_What is required:_
Below are the records; copy each line in which "please" can be found.

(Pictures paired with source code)
Segment Open

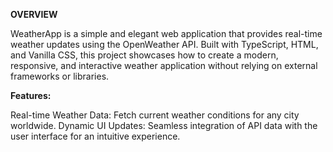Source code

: **OVERVIEW**

WeatherApp is a simple and elegant web application that provides real-time weather updates using the OpenWeather API. Built with TypeScript, HTML, and Vanilla CSS, this project showcases how to create a modern, responsive, and interactive weather application without relying on external frameworks or libraries.


**Features:**

Real-time Weather Data: Fetch current weather conditions for any city worldwide.
Dynamic UI Updates: Seamless integration of API data with the user interface for an intuitive experience.
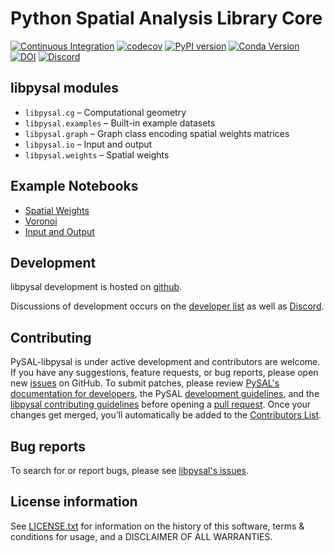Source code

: # Python Spatial Analysis Library Core

[![Continuous Integration](https://github.com/pysal/libpysal/actions/workflows/unittests.yml/badge.svg)](https://github.com/pysal/libpysal/actions/workflows/unittests.yml)
[![codecov](https://codecov.io/gh/pysal/libpysal/branch/main/graph/badge.svg)](https://codecov.io/gh/pysal/libpysal)
[![PyPI version](https://badge.fury.io/py/libpysal.svg)](https://badge.fury.io/py/libpysal)
[![Conda Version](https://img.shields.io/conda/vn/conda-forge/libpysal.svg)](https://anaconda.org/conda-forge/libpysal)
[![DOI](https://zenodo.org/badge/81501824.svg)](https://zenodo.org/badge/latestdoi/81501824)
[![Discord](https://img.shields.io/badge/Discord-join%20chat-7289da?style=flat&logo=discord&logoColor=cccccc&link=https://discord.gg/BxFTEPFFZn)](https://discord.gg/BxFTEPFFZn)
   
## libpysal modules

- `libpysal.cg` –  Computational geometry
- `libpysal.examples` –  Built-in example datasets
- `libpysal.graph` –  Graph class encoding spatial weights matrices
- `libpysal.io` –  Input and output
- `libpysal.weights` –  Spatial weights

## Example Notebooks

- [Spatial Weights](notebooks/weights.ipynb)
- [Voronoi](notebooks/voronoi.ipynb)
- [Input and Output](notebooks/io.ipynb)

## Development

libpysal development is hosted on [github](https://github.com/pysal/libpysal).

Discussions of development occurs on the [developer list](http://groups.google.com/group/pysal-dev) as well as [Discord](https://discord.gg/BxFTEPFFZn).

## Contributing

PySAL-libpysal is under active development and contributors are welcome. If you have any suggestions, feature requests, or bug reports, please open new [issues](https://github.com/pysal/libpysal/issues) on GitHub. To submit patches, please review [PySAL's documentation for developers](https://pysal.org/docs/devs/), the PySAL [development guidelines](https://github.com/pysal/pysal/wiki), and the [libpysal contributing guidelines](https://github.com/pysal/libpysal/blob/main/.github/CONTRIBUTING.md)
before opening a [pull request](https://github.com/pysal/libpysal/pulls). Once your changes get merged, you’ll automatically be added to the [Contributors List](https://github.com/pysal/libpysal/graphs/contributors).

## Bug reports

To search for or report bugs, please see [libpysal's issues](https://github.com/pysal/libpysal/issues).

## License information

See [LICENSE.txt](https://github.com/pysal/libpysal/blob/main/LICENSE.txt) for information on the history of this software, terms & conditions for usage, and a DISCLAIMER OF ALL WARRANTIES.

Segment Closed

_Answer to this problem:_
PySAL-libpysal is under active development and contributors are welcome. If you have any suggestions, feature requests, or bug reports, please open new [issues](https://github.com/pysal/libpysal/issues) on GitHub. To submit patches, please review [PySAL's documentation for developers](https://pysal.org/docs/devs/), the PySAL [development guidelines](https://github.com/pysal/pysal/wiki), and the [libpysal contributing guidelines](https://github.com/pysal/libpysal/blob/main/.github/CONTRIBUTING.md)
To search for or report bugs, please see [libpysal's issues](https://github.com/pysal/libpysal/issues).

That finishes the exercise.